Kipling and Orientalism (Mostly just Kipling…)

As a victorian Englishman Rudyard Kipling had a front row seat to British Imperialism. As a poet he knew how to study the bleakest points of human existence and offer a commentary. Often this is studied in his poem, “The White Man’s Burden”. In this poem Kipling focuses on the idea that it was the obligation, and duty of the British to civilize what they considered lesser peoples. I’ve heard arguments that Kipling actually bought into this over entitles sense of imperialism, but I would like to think that he wrote “The White Man’s Burden” as a satirical poem to highlight the intense flaws of the British Empire.

In “Gunga Din” we see that same British imperialism, however, the speaker no longer seems to be Kipling. In stead it is a man who is actually living, and even fighting, amongst the colonies in India. The speaker no longer has a brash sense of entitlement, instead he speaks with a rough, lower class accent, and on some level values the friendship/loyalty of Gunga Din. Even though we can still see that the speaker thinks of the ‘oriental’ people as naturally worth less than him, Kipling puts them on a more even playing field. The stereotypical, gin-drinking brit survives only because of Gunga Din. In the last stanza the speaker explains that Gunga Din has died, but that he is sure he will see him in the after life. Following this seemingly out of place phrase, the speaker goes further in saying that though he lashed him, Gunga Din was a much better man than he.

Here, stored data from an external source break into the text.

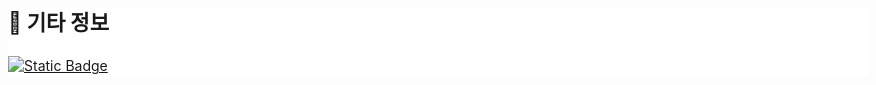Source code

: ## 📌 기타 정보
<a href="https://www.notion.so/AI-17a106f1a13a80a3bc90efb51faa6fa6">
  <img alt="Static Badge" src="https://img.shields.io/badge/Notion-%252523000000.svg?style=flat&logo=notion&logoColor=white&labelColor=black&color=black&link=https%3A%2F%2Fwww.notion.so%2FAI-17a106f1a13a80a3bc90efb51faa6fa6">
</a>
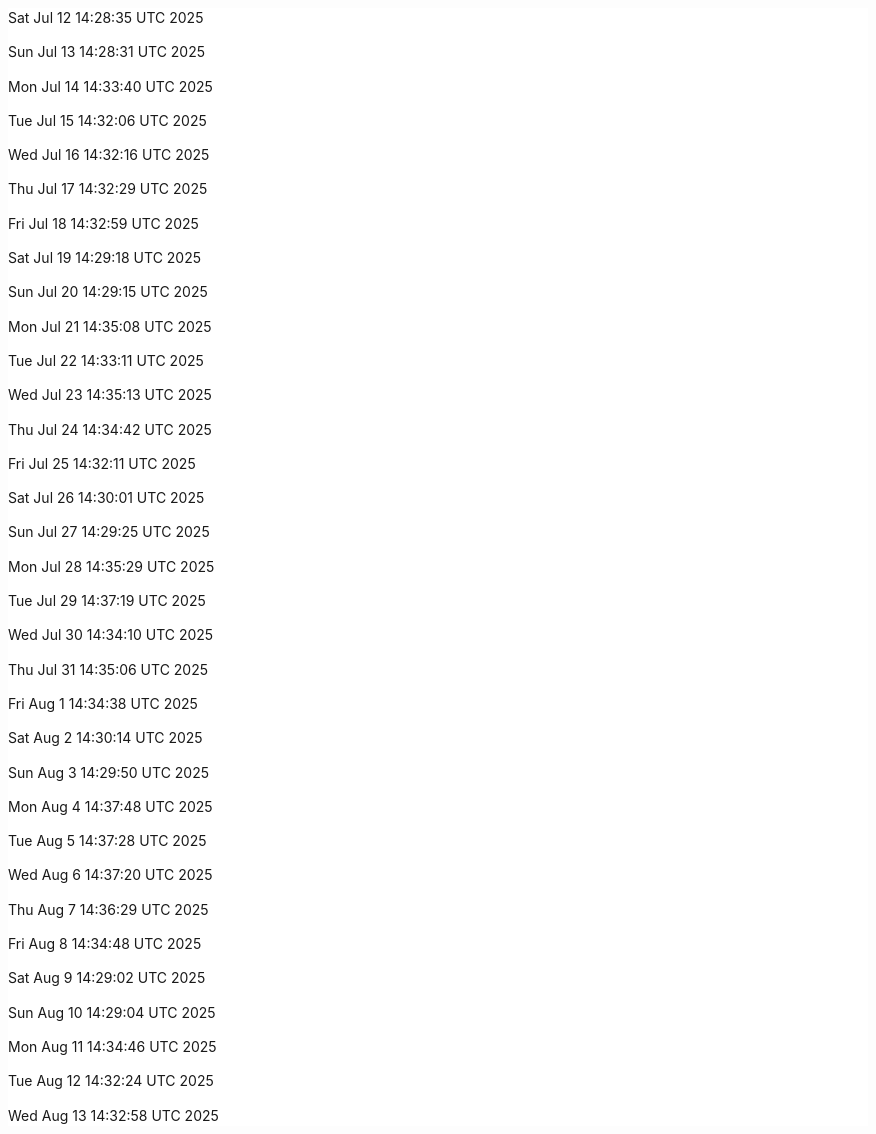 Sat Jul 12 14:28:35 UTC 2025

Sun Jul 13 14:28:31 UTC 2025

Mon Jul 14 14:33:40 UTC 2025

Tue Jul 15 14:32:06 UTC 2025

Wed Jul 16 14:32:16 UTC 2025

Thu Jul 17 14:32:29 UTC 2025

Fri Jul 18 14:32:59 UTC 2025

Sat Jul 19 14:29:18 UTC 2025

Sun Jul 20 14:29:15 UTC 2025

Mon Jul 21 14:35:08 UTC 2025

Tue Jul 22 14:33:11 UTC 2025

Wed Jul 23 14:35:13 UTC 2025

Thu Jul 24 14:34:42 UTC 2025

Fri Jul 25 14:32:11 UTC 2025

Sat Jul 26 14:30:01 UTC 2025

Sun Jul 27 14:29:25 UTC 2025

Mon Jul 28 14:35:29 UTC 2025

Tue Jul 29 14:37:19 UTC 2025

Wed Jul 30 14:34:10 UTC 2025

Thu Jul 31 14:35:06 UTC 2025

Fri Aug  1 14:34:38 UTC 2025

Sat Aug  2 14:30:14 UTC 2025

Sun Aug  3 14:29:50 UTC 2025

Mon Aug  4 14:37:48 UTC 2025

Tue Aug  5 14:37:28 UTC 2025

Wed Aug  6 14:37:20 UTC 2025

Thu Aug  7 14:36:29 UTC 2025

Fri Aug  8 14:34:48 UTC 2025

Sat Aug  9 14:29:02 UTC 2025

Sun Aug 10 14:29:04 UTC 2025

Mon Aug 11 14:34:46 UTC 2025

Tue Aug 12 14:32:24 UTC 2025

Wed Aug 13 14:32:58 UTC 2025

While neither of these are accurate depictions of India, or even of British Imperialism as a whole they do show two very different ways we can look at it from a historical and literary standpoint. On one hand we have the depiction of the unfeeling oppressor, trying to justify his…well…oppression. This stands true regardless of how we reading “The White Man’s Burden” because unfortunately no matter what Kipling’s views were, many people would have agreed with his poem. The other hand is that maybe “Gunga Din” shows how relationships between the oppressor and the oppressed really worked. How when one interacted with these people in the flesh human to human bonds naturally formed. How it was not always possible to see oneself as a unconditionally better than someone else.

My studies of orientalist and even of India, have been nearly nonexistent. I have however studied British poets and writers, especially from the Victorian age, as well as a more than basic understanding of the ins and outs of British Imperialism. That being said I definitely could be looking at this through an entirely wrong lens. But after connecting what I know of victorians and their culture, and what I have seen and read in this class so far I’m starting to understand the intense relationship between the two cultures and how difficult it is to fully separate them, but still how strong and deeply rooted the various cultures and customs of India are.